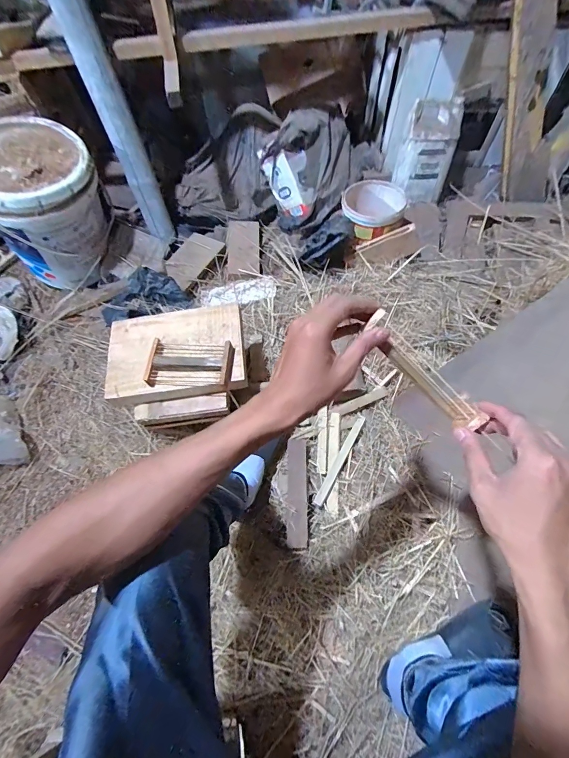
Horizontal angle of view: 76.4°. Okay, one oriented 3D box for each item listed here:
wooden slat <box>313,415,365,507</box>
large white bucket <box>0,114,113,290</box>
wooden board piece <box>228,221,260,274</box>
[{"bbox_3d":[0.130,0.180,0.823,0.022,0.015,0.228,26,65,16],"label":"wooden slat"},{"bbox_3d":[-0.619,-0.445,0.965,0.261,0.328,0.286,36,68,21],"label":"large white bucket"},{"bbox_3d":[-0.130,-0.424,1.162,0.100,0.014,0.208,1,69,-10],"label":"wooden board piece"}]

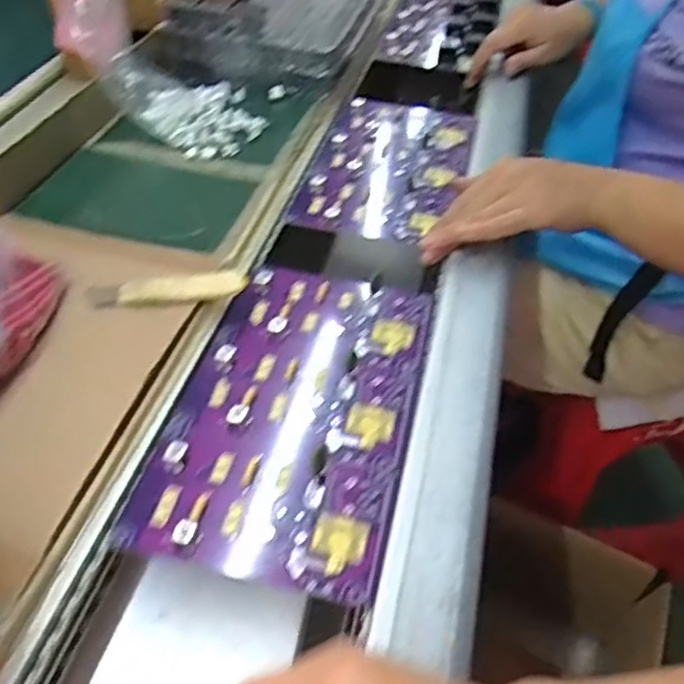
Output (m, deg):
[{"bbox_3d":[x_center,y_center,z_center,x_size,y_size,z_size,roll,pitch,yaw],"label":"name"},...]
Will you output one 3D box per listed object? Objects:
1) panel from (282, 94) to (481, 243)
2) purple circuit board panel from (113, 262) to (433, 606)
[{"bbox_3d":[0.048,-0.173,0.674,0.136,0.022,0.254,12,43,6],"label":"panel"},{"bbox_3d":[-0.025,0.034,0.445,0.135,0.014,0.242,12,43,7],"label":"purple circuit board panel"}]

_____

Considering only lines that contain the word "listed", say how many there are in the data, with no other text.

2